Sie müssen ihre Politik aber auch so anlegen, dass dem zuliefernden und Grundchemikalien verarbeitenden Mittelstand die Luft zum atmen bleibt. Über 1500 kleine und mittlere Firmen bewegen sich in diesem Markt. Das gibt es so in anderen Volkswirtschaften der Welt kein weiteres Mal. Die Arbeitsteilung zwischen Großen und Kleinen macht die deutsche Chemie stark und innovativ. Freilich darf ein wesentlicher Faktor dabei auch nicht übersehen werden: Die Banken können und dürfen sich nicht erst selbst zulasten der Realwirtschaft sanieren.

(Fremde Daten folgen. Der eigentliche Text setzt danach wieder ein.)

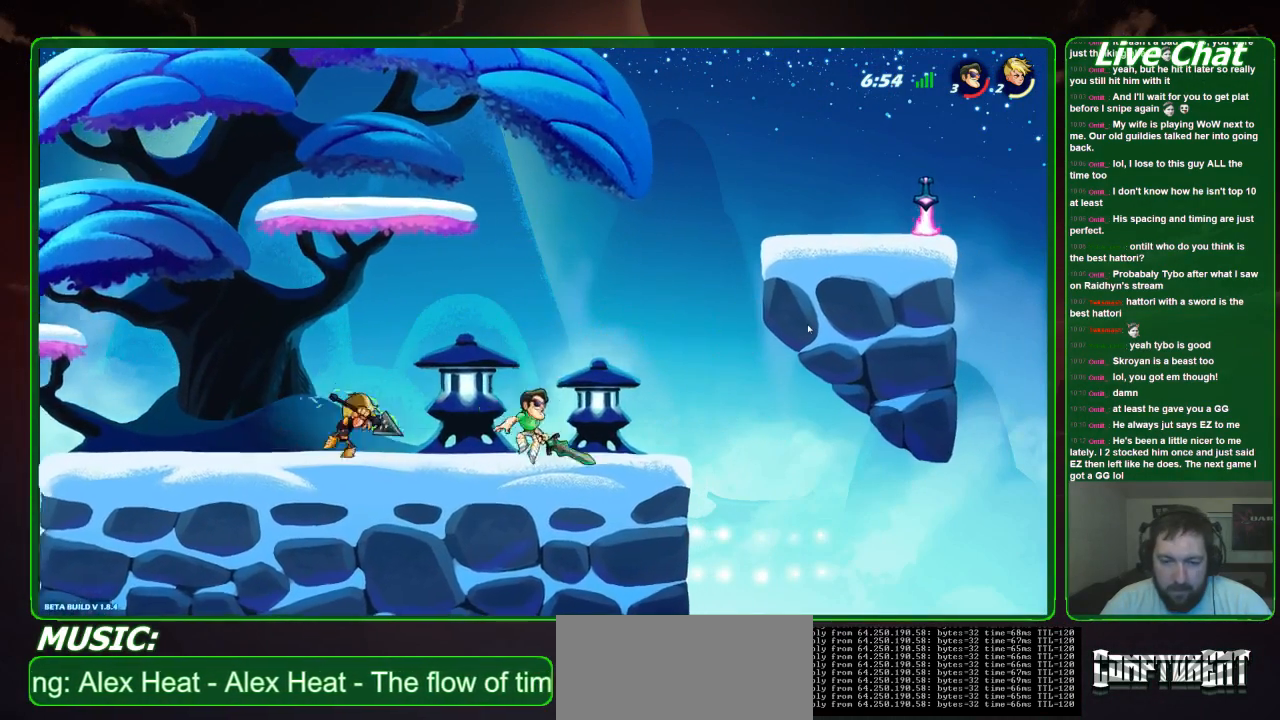
{"buttons": [], "left_stick": "center", "events": [[67, "A", "down"], [167, "A", "up"], [300, "left_stick", "left"], [433, "left_stick", "center"]]}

Die richtige Balance finden
Führungskräfte im mittleren Management kennen die operativen Abläufe und sind dieser Struktur verpflichtet. Der VAA wird alles dafür tun, dass Corporate Social Responsibility in dieser Krise keine leere Floskel für mäzenatenartige Aktivitäten bleibt. Für solche Mißverständnisse eines allemal richtigen Grundanliegens ist gewiss kein Raum. Corporate Social Responsibility zeigt sich, wenn Großunternehmen im Zielkonflikt zwischen der kurz- oder mittelfristigen Optimierung der Rahmenbedingungen für die eigene Produktion und der auf lange Sicht angelegten Erhaltung aller gesellschaftlichen Ressourcen, derer sich das Unternehmen bedienen muss, die richtige Balance finden.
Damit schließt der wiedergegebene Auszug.